Publix Super Market’s sales and earnings rose in the second quarter despite a calendar shift in the timing of the Easter calendar.

The grocer’s net income rose to 24.5% to $616.2 million, or 84 cents per share, from $495.1 million, or 65 cents per share, in the year-ago period. Publix noted that earnings were boosted by a decrease in the federal statutory income tax rate, from 35% to 21%, when the new tax law went into effect this year, as well as by a new accounting standard.

Sales rose 4% to $8.4 billion. Comparable-store sales rose 1.7%, with a negative impact of 1.2% from the Easter holiday being in the first quarter in 2018 versus in the second quarter last year, the company noted.

As of Aug. 1, Publix’s stock price rose from $41.75 per share to $42.55 per share. (The company’s stock is not publicly traded and is sold only to current associates and members of its board of directors.)

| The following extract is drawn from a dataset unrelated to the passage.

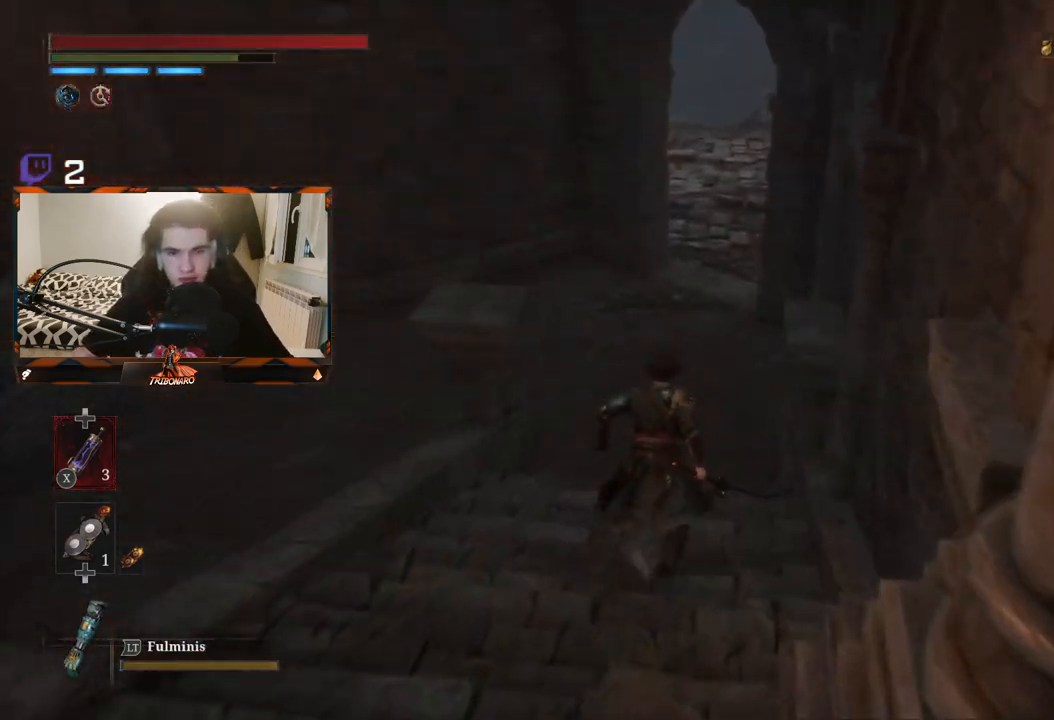
{"buttons": ["B"], "left_stick": "up", "right_stick": "center", "events": []}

“Since the beginning of the year, our stock price has increased from $36.85 to $42.55, over 15%,” Todd Jones, president and CEO of Publix, said in a statement. “Our associates deserve the credit for continuing to make us a leader in customer service.”

Publix operates 1,190 stores throughout Florida, Georgia, Alabama, Tennessee, South Carolina, North Carolina and Virginia.